That may or may not be true, but it’s not what this passage was about.
The key phrase is ‘must deny themselves’. Early Christians in the time the evangelists wrote the gospels were being hauled before the courts and told to deny their faith in Jesus – to make a break with Christ and return to the pagan worship of idols. Even in the Jewish community, the book of Acts tells stories of the early Christians being brought before the Sanhedrin where they were told to cease and desist their preaching about Jesus – to disobey Jesus’ command to spread his message to everyone – effectively, to deny their loyalty to Jesus.
That’s what’s in view here. Jesus challenges his followers: if you want to be my disciples, you’ve got to be willing to deny yourselves rather than deny me. Deny yourselves the easy life that would come if you just went along with everyone’s demands and expectations and blended back in with the world around you. To ‘take up your cross’ is to refuse to do that. Someone who was carrying a cross in the time of Jesus was on their way out to a place of execution; the Roman empire was about to kill them.

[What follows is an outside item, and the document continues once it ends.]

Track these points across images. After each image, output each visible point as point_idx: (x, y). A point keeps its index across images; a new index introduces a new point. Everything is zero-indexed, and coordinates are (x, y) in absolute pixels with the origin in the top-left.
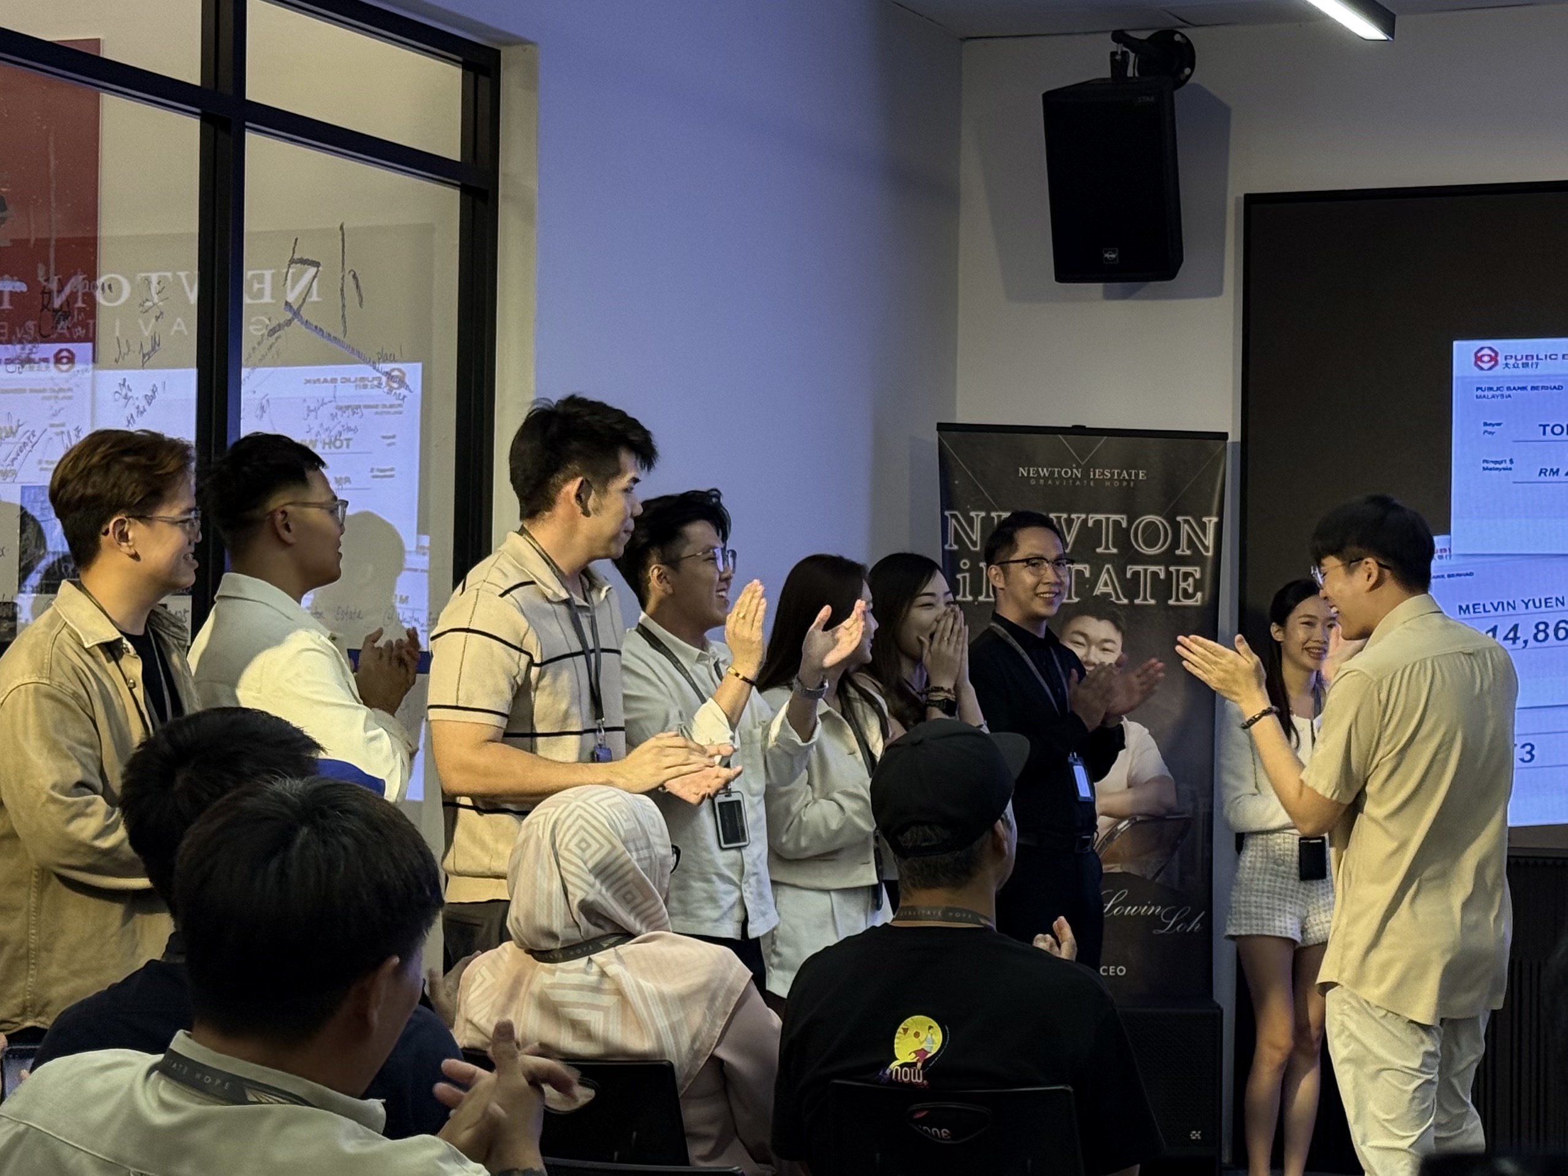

To follow me, Jesus is saying, means to be willing to be publicly identified with me and to take the consequences of that identification, whatever they may be. It led our Master to the Cross. It might well mean suffering for us as well.
So the challenge for me today is, if I claim to be a follower of Jesus, am I willing to be publicly identified with him, no matter whether or not that is popular? By my actions and my words, am I willing to be public about my allegiance to Jesus, and to the flawed, fallible, slightly crackpot group of people who are called by his name? That’s what it means to deny yourself, take up your cross daily, and follow Jesus.